#### Aim of the exercise:
Upon reaching the line that contains "Bernhard 4 Walzen Dungstreuautomat Typ" in the records below, begin repeating every line exactly through the last one, skipping pictures.

[Stored data entries]
------------------------------------------------------------------------

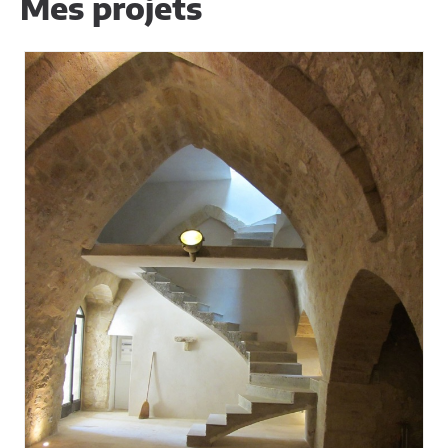
Mes projets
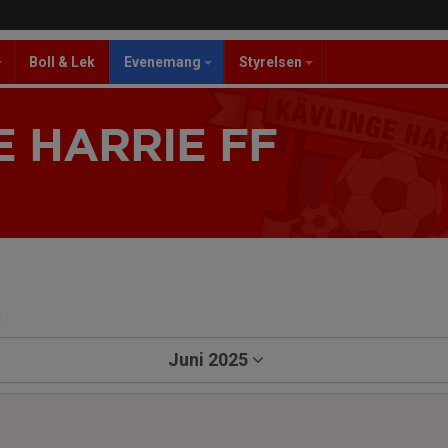
Boll & Lek
Evenemang
Styrelsen
 HARRIE FF
a
Juni 2025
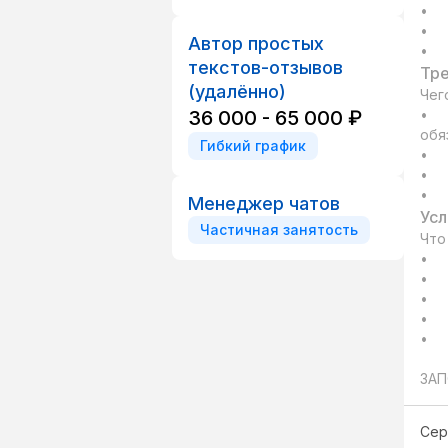
•	Звонить в холодную клиентам из разных сфер бизнеса и предлагать им рабочий персонал;

•	Вносить данные о клиентах в срм систему;

Автор простых
текстов-отзывов
Тре
(удалённо)
Чег
36 000 - 65 000 ₽
•	Опыт работы в колл-центре или продажах от 6 месяцев (будет преимуществом, но не 
обя
Гибкий график
•	Отсутствие барьеров к общению с новыми людьми;

•	Умение работать с сомнениями и возражениями клиентов;

Менеджер чатов
Усл
Частичная занятость
Что
•	Наставника, который поможет и введет в должность;

•	График работы 2/2, 3/3, 4/2, 5/2 на выбор.  В день 4-5 рабочих часов:

•	Удаленный формат работы;

•	Оплата за звонки, каждый результативный звонок 15 рублей;

•	Оплата 20000-25000 за месяц.

ЗАП
Сер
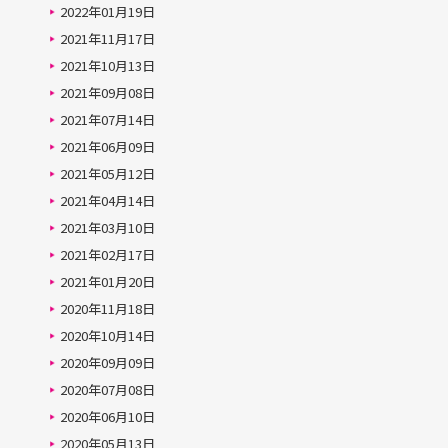
2022年01月19日
2021年11月17日
2021年10月13日
2021年09月08日
2021年07月14日
2021年06月09日
2021年05月12日
2021年04月14日
2021年03月10日
2021年02月17日
2021年01月20日
2020年11月18日
2020年10月14日
2020年09月09日
2020年07月08日
2020年06月10日
2020年05月13日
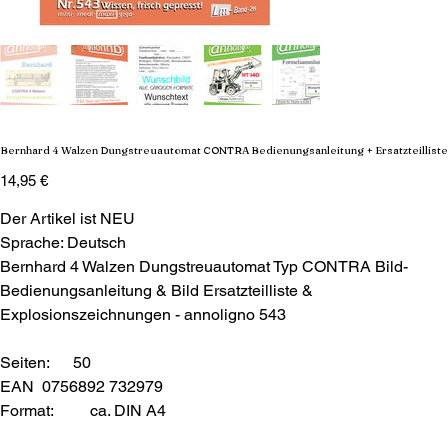
Bernhard 4 Walzen Dungstreuautomat CONTRA Bedienungsanleitung + Ersatzteilliste
Preis
14,95 €
Der Artikel ist NEU
Sprache: Deutsch
Bernhard 4 Walzen Dungstreuautomat Typ CONTRA Bild-
Bedienungsanleitung & Bild Ersatzteilliste &
Explosionszeichnungen - annoligno 543
Seiten: 50
EAN 0756892 732979
Format:
ca. DIN A4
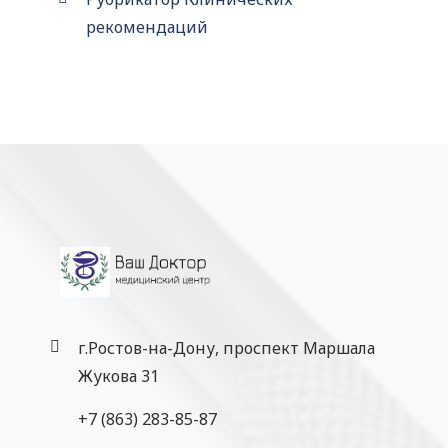
рекомендаций
г.Ростов-на-Дону, проспект Маршала
Жукова 31
+7 (863) 283-85-87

------------------------------------------------------------------------

#### Response:
Bernhard 4 Walzen Dungstreuautomat Typ CONTRA Bild-
Bedienungsanleitung & Bild Ersatzteilliste &
Explosionszeichnungen - annoligno 543
Seiten: 50
EAN 0756892 732979
Format:
ca. DIN A4
рекомендаций
г.Ростов-на-Дону, проспект Маршала
Жукова 31
+7 (863) 283-85-87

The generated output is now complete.